AREA対REIC
これは最近、不動産調査鑑定会社のAREA(Agency for Real Estate Affairs)が発表した、現在及び将来のタイ住宅市場での販売在庫に関する予測ですが、政府銀行系の調査機関であるREIC(Real Estate Information Center)が出している数字と比べると大きく違っています。

特に、2020年半ば時点での販売在庫数については、AREAの384,000ユニットに対し、REICは293,000ユニットと24%も少ないのです。その結果、REICの数字は今の過剰供給の問題を過小評価しているため、関係者をミスリードしてしまう危険があるというのがAREAの主張です。
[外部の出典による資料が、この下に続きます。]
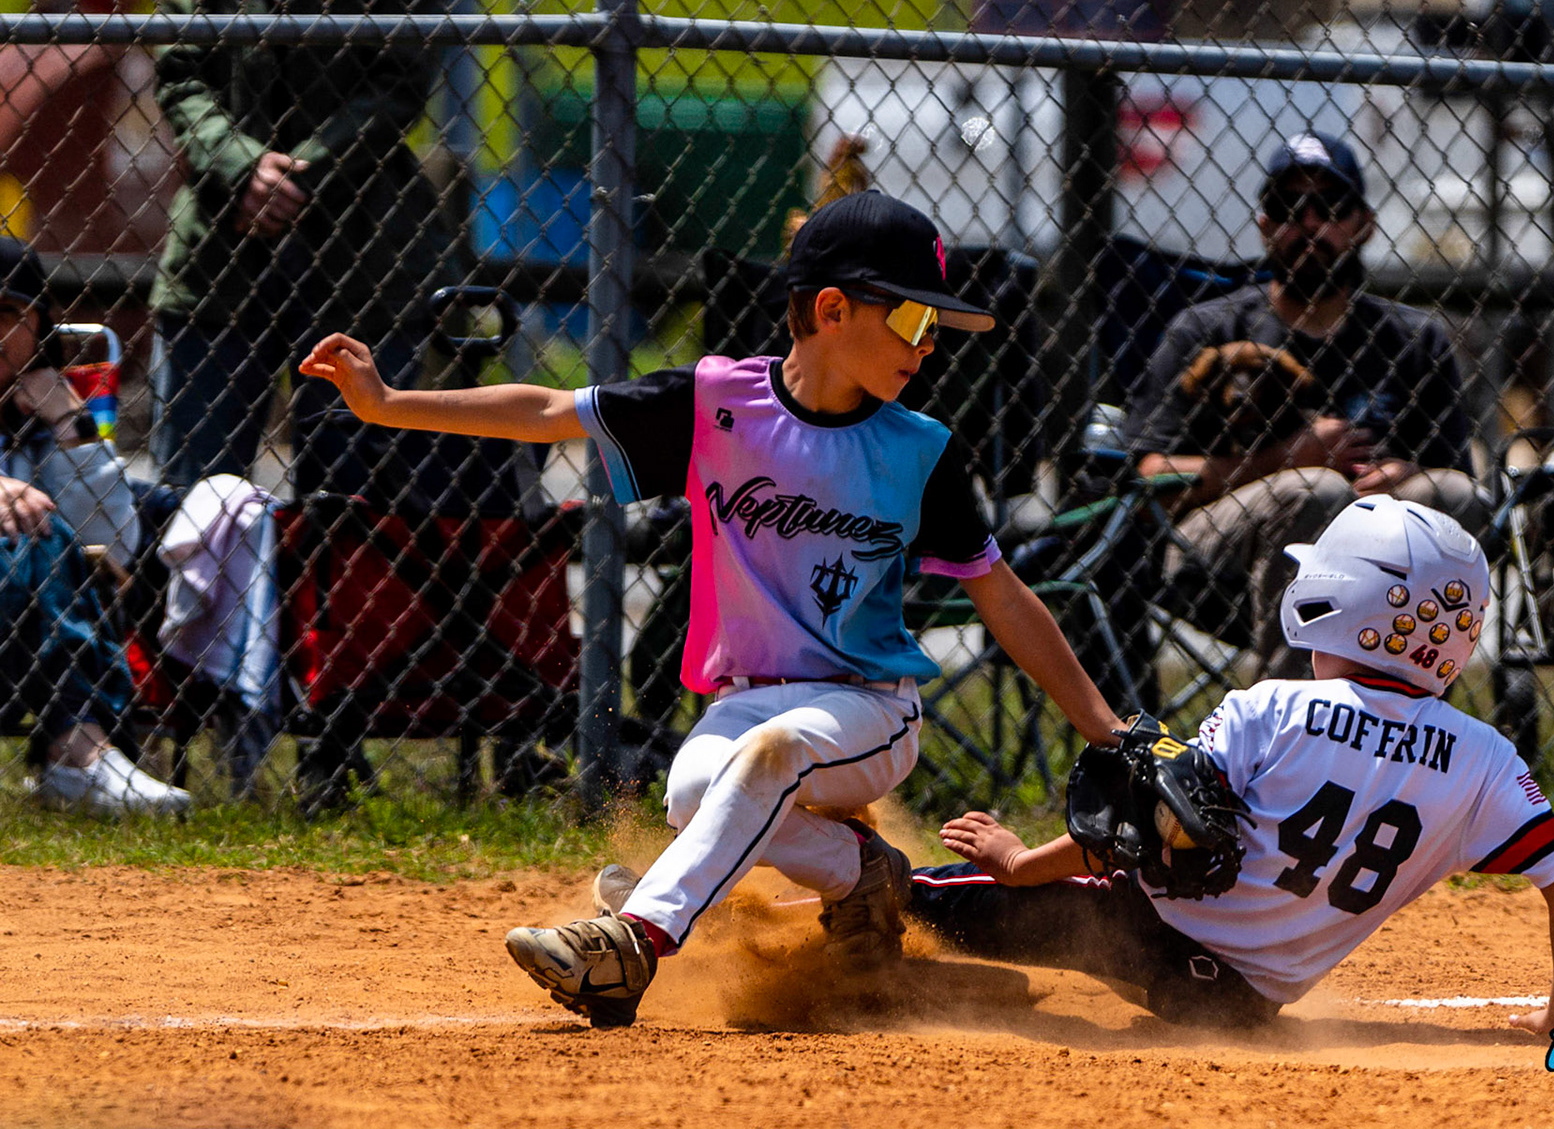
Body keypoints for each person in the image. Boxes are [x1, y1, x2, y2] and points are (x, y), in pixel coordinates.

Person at [298, 190, 1126, 1027]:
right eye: (912, 318)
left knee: (770, 756)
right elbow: (550, 412)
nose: (929, 343)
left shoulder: (920, 449)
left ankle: (635, 939)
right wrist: (388, 404)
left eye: (935, 325)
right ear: (832, 310)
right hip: (745, 699)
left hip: (869, 707)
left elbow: (1003, 597)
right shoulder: (717, 404)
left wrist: (1106, 731)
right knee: (697, 795)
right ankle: (861, 875)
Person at [903, 497, 1554, 1033]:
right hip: (1241, 1004)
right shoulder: (1485, 759)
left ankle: (849, 943)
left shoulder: (1275, 707)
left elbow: (1143, 824)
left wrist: (1018, 861)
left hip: (1142, 935)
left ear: (1345, 602)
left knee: (913, 894)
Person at [1125, 130, 1486, 680]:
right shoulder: (1207, 331)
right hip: (1215, 551)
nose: (1309, 223)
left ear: (1364, 224)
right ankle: (1292, 723)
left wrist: (1400, 478)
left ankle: (1412, 720)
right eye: (1287, 206)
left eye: (1331, 206)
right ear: (1264, 224)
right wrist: (1284, 461)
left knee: (1451, 496)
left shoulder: (1414, 341)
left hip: (1380, 546)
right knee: (1315, 491)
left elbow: (1455, 473)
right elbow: (1150, 473)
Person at [149, 0, 449, 494]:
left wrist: (296, 176)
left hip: (362, 253)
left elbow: (397, 87)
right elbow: (179, 73)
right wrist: (241, 166)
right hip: (220, 254)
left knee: (352, 506)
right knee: (194, 501)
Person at [0, 240, 189, 817]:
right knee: (39, 532)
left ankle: (80, 753)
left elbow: (117, 544)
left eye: (8, 314)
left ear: (39, 324)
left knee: (48, 534)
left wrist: (69, 424)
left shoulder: (46, 415)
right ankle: (81, 756)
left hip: (28, 629)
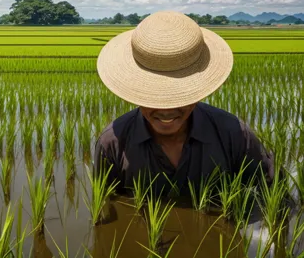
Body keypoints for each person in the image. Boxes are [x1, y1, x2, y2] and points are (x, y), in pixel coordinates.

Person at [94, 11, 275, 198]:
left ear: (199, 92)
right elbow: (105, 210)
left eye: (179, 96)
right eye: (153, 96)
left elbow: (274, 196)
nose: (166, 110)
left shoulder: (234, 135)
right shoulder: (113, 144)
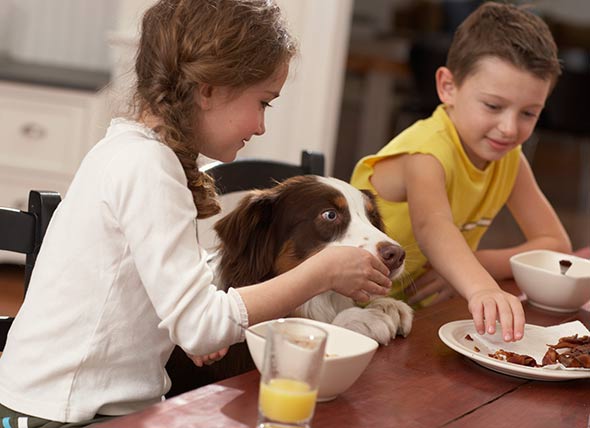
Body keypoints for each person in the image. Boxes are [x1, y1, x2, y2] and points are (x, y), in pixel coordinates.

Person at [0, 0, 393, 426]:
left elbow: (160, 292)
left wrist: (189, 322)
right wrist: (323, 272)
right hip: (62, 414)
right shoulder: (148, 167)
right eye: (264, 102)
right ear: (209, 90)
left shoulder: (131, 152)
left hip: (63, 404)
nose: (261, 126)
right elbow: (201, 327)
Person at [350, 2, 572, 343]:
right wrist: (480, 285)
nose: (509, 128)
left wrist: (470, 265)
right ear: (448, 87)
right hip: (357, 314)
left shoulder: (510, 159)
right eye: (493, 106)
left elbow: (555, 245)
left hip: (424, 319)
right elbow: (432, 227)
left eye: (529, 113)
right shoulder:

AREAは全てのプロジェクトを調査していったようで、その数字には相当な自信を持っているみたいですが、政府や銀行、デベロッパー等が市場の実態を正しく把握していなければ、もっと販売在庫の処分を促し、新規供給を抑えるべき時に、その判断を狂わせてしまうリスクがあるというわけです。

もっとも、政府系のREICとしては、あまり問題を大きくしたくないということでバイアスがかかっているのかもしれませんが...。

一方、金額ベースでは、今年末及び来年の販売在庫ついて逆にREICの方が多くなっていますが、これはREICが使っている住宅平均価格が140,700ドルと非常に高く、AREAが実際に調査した平均価格117,064ドルより2割も高いのが原因の1つであり、もう一つはREICはデベロッパーが今後も新規プロジェクトの開発を減らすとは想定してないからということです。

販売在庫
そして、何より心配なのは、現時点でのコンドミニアム開発進捗状況です。AREAによれば、コンドミニアムの開発で、既に8割以上完成しているプロジェクトは、大きく市場が崩れても完成させてしまった方が得なので、途中放棄のリスクはあまりないものの、例えばまだ開発が始まったばかりのプロジェクトは、今後市場がさらに悪化したりすると、途中で中止になる可能性があるということです。

例えば、この表の中で現在の販売在庫である90,486ユニットの内、実に22,704ものユニットがまだ全工程の2割以下しか開発が進んでいない初期段階です。従って、9,002ユニットが2022年に、14,478ユニットが2023年に竣工予定であり、もし来年にコロナの第2波等で更なる市場混乱が起これば、建設途中で放棄されるプロジェクトが出てくる可能性があるということです。

コンドミニアムというのは1軒ずつ建てていく戸建て開発などと違って、一旦着工すると全体が竣工するまで工事を止められないので、市場悪化や売れ行き不振で銀行に開発ローンが止められた場合など、途中放棄ということも起こります。実際、1997年のアジア通貨危機の時には、完成されないまま放置されてしまったプロジェクトがいくつもありました。

こうなってしまうと、購入者にはそれまで払ったダウンペイメントは戻りません。これをコンプリーションリスクというのですが、プレビルドにはつきものです。そこでAREAは、最悪の場合に備えて、購入者を保護するためにエスクロー制度の導入を主張してもいるわけです。